INSTRUCTIONS TO FOLLOW: Copy out the listing exactly.

GIVEN ENTRIES:
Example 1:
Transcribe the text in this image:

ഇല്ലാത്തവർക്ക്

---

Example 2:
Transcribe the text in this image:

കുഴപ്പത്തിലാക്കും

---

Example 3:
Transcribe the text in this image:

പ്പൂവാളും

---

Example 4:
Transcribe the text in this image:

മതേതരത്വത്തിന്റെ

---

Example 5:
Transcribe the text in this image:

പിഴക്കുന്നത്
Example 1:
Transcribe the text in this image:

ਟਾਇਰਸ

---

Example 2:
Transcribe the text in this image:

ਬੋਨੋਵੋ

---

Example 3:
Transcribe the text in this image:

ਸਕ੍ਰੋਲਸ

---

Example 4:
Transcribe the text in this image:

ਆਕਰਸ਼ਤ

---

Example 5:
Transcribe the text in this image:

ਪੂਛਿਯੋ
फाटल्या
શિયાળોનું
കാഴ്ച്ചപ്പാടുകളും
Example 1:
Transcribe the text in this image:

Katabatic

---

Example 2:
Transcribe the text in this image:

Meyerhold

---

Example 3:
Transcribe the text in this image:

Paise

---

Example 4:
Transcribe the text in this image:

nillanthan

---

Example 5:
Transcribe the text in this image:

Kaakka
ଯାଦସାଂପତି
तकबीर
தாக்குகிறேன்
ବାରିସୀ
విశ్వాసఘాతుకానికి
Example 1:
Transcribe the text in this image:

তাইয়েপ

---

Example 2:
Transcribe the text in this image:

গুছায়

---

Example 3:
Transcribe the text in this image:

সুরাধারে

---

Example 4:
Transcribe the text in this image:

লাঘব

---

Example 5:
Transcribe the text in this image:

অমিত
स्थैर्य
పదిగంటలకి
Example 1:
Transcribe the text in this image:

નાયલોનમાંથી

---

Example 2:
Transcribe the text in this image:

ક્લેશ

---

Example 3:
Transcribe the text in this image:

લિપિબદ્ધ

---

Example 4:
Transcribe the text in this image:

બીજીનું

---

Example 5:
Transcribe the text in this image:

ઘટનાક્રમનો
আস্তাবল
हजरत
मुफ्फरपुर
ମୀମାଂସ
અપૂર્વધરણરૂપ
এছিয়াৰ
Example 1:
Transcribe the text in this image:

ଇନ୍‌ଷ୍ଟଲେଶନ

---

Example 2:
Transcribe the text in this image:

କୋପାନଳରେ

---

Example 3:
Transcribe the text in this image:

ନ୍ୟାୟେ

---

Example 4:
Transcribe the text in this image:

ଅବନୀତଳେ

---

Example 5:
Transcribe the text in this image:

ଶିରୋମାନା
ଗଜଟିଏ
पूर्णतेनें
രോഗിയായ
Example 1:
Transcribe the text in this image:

ANSWER TO THE PROBLEM:
Example 1:
Transcribe the text in this image:

ഇല്ലാത്തവർക്ക്

---

Example 2:
Transcribe the text in this image:

കുഴപ്പത്തിലാക്കും

---

Example 3:
Transcribe the text in this image:

പ്പൂവാളും

---

Example 4:
Transcribe the text in this image:

മതേതരത്വത്തിന്റെ

---

Example 5:
Transcribe the text in this image:

പിഴക്കുന്നത്
Example 1:
Transcribe the text in this image:

ਟਾਇਰਸ

---

Example 2:
Transcribe the text in this image:

ਬੋਨੋਵੋ

---

Example 3:
Transcribe the text in this image:

ਸਕ੍ਰੋਲਸ

---

Example 4:
Transcribe the text in this image:

ਆਕਰਸ਼ਤ

---

Example 5:
Transcribe the text in this image:

ਪੂਛਿਯੋ
फाटल्या
શિયાળોનું
കാഴ്ച്ചപ്പാടുകളും
Example 1:
Transcribe the text in this image:

Katabatic

---

Example 2:
Transcribe the text in this image:

Meyerhold

---

Example 3:
Transcribe the text in this image:

Paise

---

Example 4:
Transcribe the text in this image:

nillanthan

---

Example 5:
Transcribe the text in this image:

Kaakka
ଯାଦସାଂପତି
तकबीर
தாக்குகிறேன்
ବାରିସୀ
విశ్వాసఘాతుకానికి
Example 1:
Transcribe the text in this image:

তাইয়েপ

---

Example 2:
Transcribe the text in this image:

গুছায়

---

Example 3:
Transcribe the text in this image:

সুরাধারে

---

Example 4:
Transcribe the text in this image:

লাঘব

---

Example 5:
Transcribe the text in this image:

অমিত
स्थैर्य
పదిగంటలకి
Example 1:
Transcribe the text in this image:

નાયલોનમાંથી

---

Example 2:
Transcribe the text in this image:

ક્લેશ

---

Example 3:
Transcribe the text in this image:

લિપિબદ્ધ

---

Example 4:
Transcribe the text in this image:

બીજીનું

---

Example 5:
Transcribe the text in this image:

ઘટનાક્રમનો
আস্তাবল
हजरत
मुफ्फरपुर
ମୀମାଂସ
અપૂર્વધરણરૂપ
এছিয়াৰ
Example 1:
Transcribe the text in this image:

ଇନ୍‌ଷ୍ଟଲେଶନ

---

Example 2:
Transcribe the text in this image:

କୋପାନଳରେ

---

Example 3:
Transcribe the text in this image:

ନ୍ୟାୟେ

---

Example 4:
Transcribe the text in this image:

ଅବନୀତଳେ

---

Example 5:
Transcribe the text in this image:

ଶିରୋମାନା
ଗଜଟିଏ
पूर्णतेनें
രോഗിയായ
Example 1:
Transcribe the text in this image:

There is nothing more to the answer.